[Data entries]
········

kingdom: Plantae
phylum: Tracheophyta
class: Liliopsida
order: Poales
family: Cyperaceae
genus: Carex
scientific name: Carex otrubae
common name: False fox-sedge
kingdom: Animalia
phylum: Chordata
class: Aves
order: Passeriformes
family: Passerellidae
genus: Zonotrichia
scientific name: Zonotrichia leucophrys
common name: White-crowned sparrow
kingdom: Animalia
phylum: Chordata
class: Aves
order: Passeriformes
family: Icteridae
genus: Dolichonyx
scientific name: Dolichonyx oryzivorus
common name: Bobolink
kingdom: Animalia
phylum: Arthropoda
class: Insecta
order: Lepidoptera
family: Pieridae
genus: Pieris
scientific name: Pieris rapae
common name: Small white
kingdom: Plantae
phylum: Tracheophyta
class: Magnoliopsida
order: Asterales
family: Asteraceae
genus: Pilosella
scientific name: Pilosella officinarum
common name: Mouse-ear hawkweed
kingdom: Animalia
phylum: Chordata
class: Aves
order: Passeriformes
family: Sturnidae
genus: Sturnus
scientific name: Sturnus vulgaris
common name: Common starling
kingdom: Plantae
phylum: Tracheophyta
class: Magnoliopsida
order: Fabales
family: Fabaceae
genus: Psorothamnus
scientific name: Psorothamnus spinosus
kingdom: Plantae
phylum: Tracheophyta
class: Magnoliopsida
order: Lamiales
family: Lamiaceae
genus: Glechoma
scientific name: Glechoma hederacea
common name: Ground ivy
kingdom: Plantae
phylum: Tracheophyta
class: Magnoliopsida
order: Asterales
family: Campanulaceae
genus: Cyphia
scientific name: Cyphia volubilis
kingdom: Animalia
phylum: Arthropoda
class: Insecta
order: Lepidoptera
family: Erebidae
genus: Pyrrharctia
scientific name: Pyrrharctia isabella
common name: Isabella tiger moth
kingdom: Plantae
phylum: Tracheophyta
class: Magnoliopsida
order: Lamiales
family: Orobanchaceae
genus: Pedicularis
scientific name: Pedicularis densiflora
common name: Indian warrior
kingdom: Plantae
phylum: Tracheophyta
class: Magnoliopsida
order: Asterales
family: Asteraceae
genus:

········

STATED PROBLEM
Can you repeat the entries word for word, starting at their very first line and stopping after the line that contains "common name: Bobolink"?

PROBLEM SOLUTION
kingdom: Plantae
phylum: Tracheophyta
class: Liliopsida
order: Poales
family: Cyperaceae
genus: Carex
scientific name: Carex otrubae
common name: False fox-sedge
kingdom: Animalia
phylum: Chordata
class: Aves
order: Passeriformes
family: Passerellidae
genus: Zonotrichia
scientific name: Zonotrichia leucophrys
common name: White-crowned sparrow
kingdom: Animalia
phylum: Chordata
class: Aves
order: Passeriformes
family: Icteridae
genus: Dolichonyx
scientific name: Dolichonyx oryzivorus
common name: Bobolink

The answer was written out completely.